1.2   Configuration of NEC MPI

NEC MPI is an implementation of MPI Version 3.1, which uses shared memory feature of a VH, and InfiniBand functions for communication to achieve high-performance communication.

1.2.1   Component of NEC MPI

• MPI include files
  The include files used in programs to use MPI.

• MPI module
  The module used in Fortran programs to use MPI.

• MPI compilation commands
  The commands to compile and link MPI programs. Please refer to this section for details.

• MPI library
  MPI library is linked with executable MPI executable files. However, users need not to be aware of its path by using the MPI compilation commands.

• MPI execution commands (mpirun and mpiexec)
  The commands to launch MPI executable files. Please refer to this section for details.

• MPI daemon
  Users do not need to manipulate the MPI daemon directly. MPI daemons, which are automatically activated when an executable MPI program is started, generate and manage MPI processes. The execution of MPI daemons terminates as soon as the MPI program terminates.

NEC MPI supports a communication among processes on VE. Furthermore, by using the NEC MPI/Scalar-Vector Hybrid, you can perform a communication among processes on VH or scalar nodes and those on VE nodes. In other words, it supports heterogeneous environments. NEC MPI selects appropriate MPI communication method among VH or scalar nodes and VE nodes automatically with consideration for the system configuration and so on. In general, MPI communication will be the fastest, if InfiniBand, which NEC MPI can take direct use of, is available. For hybrid execution, it is necessary to compile and link the MPI program for a VH or scalar node, and to specify the mpirun command corresponding to hybrid execution. See Chapter 3 for details.
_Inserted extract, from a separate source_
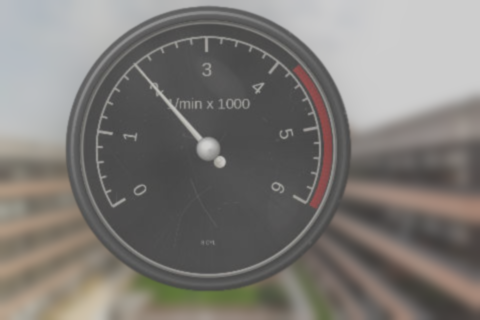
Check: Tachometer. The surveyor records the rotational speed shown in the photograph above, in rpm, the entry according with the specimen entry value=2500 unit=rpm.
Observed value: value=2000 unit=rpm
In the execution of MPI program using NEC MPI, if the VEO (VE Offload) is used in the MPI processes running on VHs, those processes can directly pass the address for the VE memory to MPI communication procedures as data buffer argument. If CUDA is used in the MPI processes running on scalar hosts, those processes can directly pass the address for GPU device memory to MPI communication procedures as data buffer argument. Normally, memory transfer between scalar hosts and GPU uses CUDA functions, but MPI communication can be faster by using a library called GDRCopy(*). Please refer to the Section 3 for the details about compiling, linking, execution and notices for use of the VEO and CUDA together with NEC MPI. If the VEO is used with NEC MPI, VEOS Version 2.7.6 or later is required, and if the CUDA is used together with NEC MPI, NVIDIA CUDA Toolkit 11.1/11.8 is required. Please refer to the "The Tutorial and API Reference of Alternative VE Offloading" as well for more details about the VEO features.
VE and GPU device configuration within a single node and communication between those devices is planned to be supported in a future release.
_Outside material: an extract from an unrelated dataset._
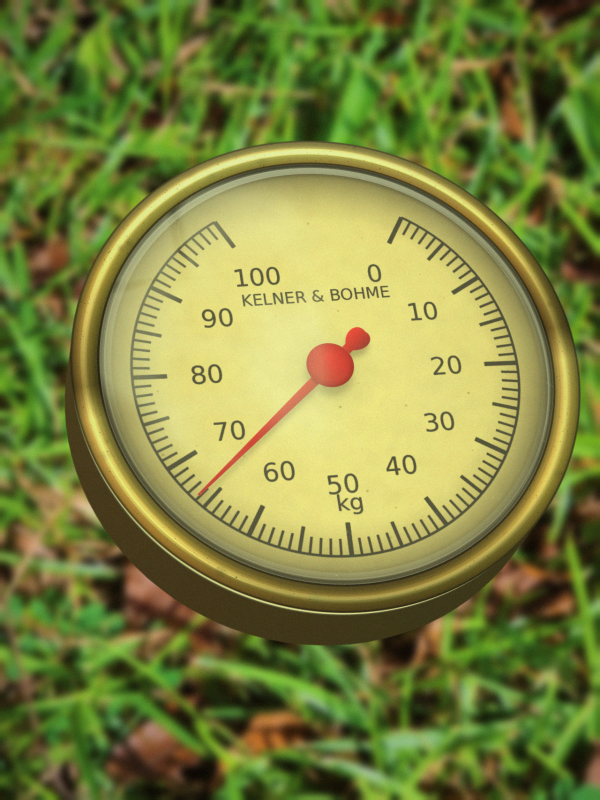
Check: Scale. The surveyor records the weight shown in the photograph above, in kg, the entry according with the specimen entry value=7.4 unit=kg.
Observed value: value=66 unit=kg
(*) Please refer to https://github.com/NVIDIA/gdrcopy to create and install RPM on VHs or scalar hosts where MPI processes run.

The AVEO UserDMA feature enables direct memory transfer between VE memory in the same VH when VEO is used together with NEC MPI. This feature requires VEOS Version 2.11.0 or later. This feature is enabled by default. In some environments or applications, performance may be degraded when this feature is enabled. Please refer to 3.2.4 Environment Variables to disable this feature. When this feature is disabled or NEC MPI 2.20.0 or before is used, the data is transferred via VH memory. Please refer to 3.11 Miscellaneous about notes of this feature.
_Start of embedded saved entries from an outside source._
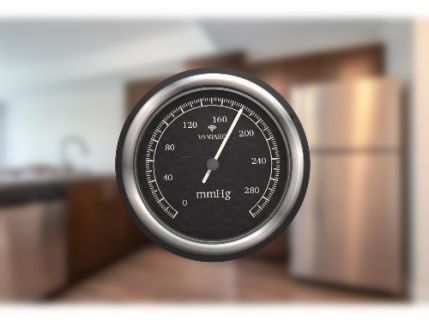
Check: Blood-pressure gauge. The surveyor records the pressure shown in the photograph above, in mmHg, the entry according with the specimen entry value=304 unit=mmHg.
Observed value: value=180 unit=mmHg
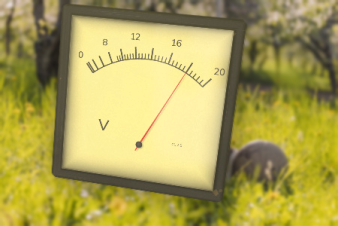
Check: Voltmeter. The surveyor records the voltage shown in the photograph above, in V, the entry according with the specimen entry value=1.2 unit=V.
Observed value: value=18 unit=V
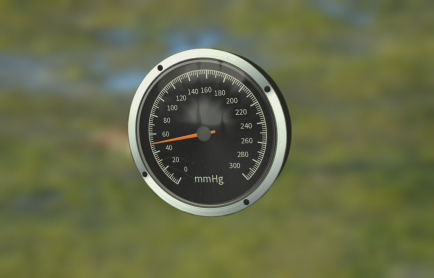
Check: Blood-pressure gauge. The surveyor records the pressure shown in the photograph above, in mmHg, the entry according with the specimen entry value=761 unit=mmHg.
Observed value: value=50 unit=mmHg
The GPUDirect RDMA feature enables direct memory transfer between GPU memory in the other hosts when CUDA is used together with NEC MPI. This feature requires NVIDIA CUDA Toolkit 11.8 and NVIDIA Peer Memory Client. Please refer to https://github.com/Mellanox/nv_peer_memory to create and install RPM on GPU hosts where MPI processes run. For the usage of the GPUDirect RDMA feature, please refer to 3.1 Compiling and Linking MPI Programs, 3.2.4 Environment Variables and 3.2.10 Execution Examples.